My mantra for 2017 is just one word: content.
Not present, not grateful–I try to practice those two already, every day.
No–this year the intention I realized I need to focus on most is contentment. Why? Because life is short, God’s blessings abound, and it is up to us to receive them gracefully in order to truly appreciate those gifts.
The season of motherhood I am in right now is tough. It is winter. We are struggling with new sleep issues. I am about to lose my very helpful husband to a whole lot more travel, after a glorious holiday month with him home, and I am already anxious. I have taxes and year-end and empty spaces to get leased all looming ahead these next few months as well, and I find myself stressing over my to-do list.
But my family, my amazing supportive family, loves me right through all of that. My husband helps however he can, whenever he can, and the days when he IS in town seem all the more precious. My sweet baby boy is darling and healthy, whether he sleeps through the night and naps perfectly or not. And his big brothers light up all of our worlds when they are with us!
I am making the choice to shine with God’s grace, even on days when I tend more toward anxiety than peace.
THIS is the day the Lord has made. It is our choice to rejoice, and be glad in it.
THIS DAY. Today. I learned from some great losses this year–painfully–that I may not have a tomorrow. I cannot squander away my today in worry or in stress or in anxiety or in regret or in if-only’s. None of us can.
I am choosing instead to celebrate small victories, like a toddler feeding himself an entire bowl of noodle-o’s with his spoon, All-By-Himself for the very first time; even though his night was rough and his nap nonexistent.
I choose a clean-enough house.
I choose to still sport last year’s maternity wardrobe, because it is so ridiculously comfortable, (and paid for!).
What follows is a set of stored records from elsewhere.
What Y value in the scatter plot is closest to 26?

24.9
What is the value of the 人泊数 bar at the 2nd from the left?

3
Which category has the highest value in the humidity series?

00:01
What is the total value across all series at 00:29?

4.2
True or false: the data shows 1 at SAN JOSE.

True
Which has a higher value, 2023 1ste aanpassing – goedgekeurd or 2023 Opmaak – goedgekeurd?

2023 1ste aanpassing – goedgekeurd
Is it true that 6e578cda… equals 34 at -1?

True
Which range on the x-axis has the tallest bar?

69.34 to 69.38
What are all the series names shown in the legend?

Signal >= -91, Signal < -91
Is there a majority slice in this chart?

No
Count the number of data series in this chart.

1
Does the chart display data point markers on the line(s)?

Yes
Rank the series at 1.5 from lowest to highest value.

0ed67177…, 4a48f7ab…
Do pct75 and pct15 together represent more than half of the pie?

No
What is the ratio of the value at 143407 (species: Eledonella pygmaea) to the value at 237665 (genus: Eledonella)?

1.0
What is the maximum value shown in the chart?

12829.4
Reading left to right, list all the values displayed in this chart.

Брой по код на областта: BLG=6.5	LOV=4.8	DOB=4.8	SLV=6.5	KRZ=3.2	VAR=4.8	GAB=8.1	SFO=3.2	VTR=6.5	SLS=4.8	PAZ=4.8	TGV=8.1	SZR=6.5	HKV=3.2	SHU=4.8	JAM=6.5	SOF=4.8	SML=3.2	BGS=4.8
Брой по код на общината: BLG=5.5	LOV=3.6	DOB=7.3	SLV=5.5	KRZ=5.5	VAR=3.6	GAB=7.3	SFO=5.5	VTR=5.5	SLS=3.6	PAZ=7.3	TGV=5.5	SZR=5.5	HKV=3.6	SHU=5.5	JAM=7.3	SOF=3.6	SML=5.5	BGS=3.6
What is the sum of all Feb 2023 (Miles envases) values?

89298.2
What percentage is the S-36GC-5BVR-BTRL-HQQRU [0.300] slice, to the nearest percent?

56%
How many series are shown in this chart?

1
I choose to not beat myself up for going to bed at 9, or for missing my precious hour of writing or reading or whatever crazy inspiration I’m feeling that particular week because I am Just. Too. Tired.
I choose to be OK with seeing my friends less than I’d like to, because it is all I can fit into our crazy life right now.
I choose to enjoy my husband more while he’s home, and hold no grudge when he must be away.
I choose to be content. In everything. And oh, what a lovely privilege it is, to have that choice to make.
Cheers to 2017, my dear family, friends, and readers! And may you find contentment in your own beautiful lives this year as well!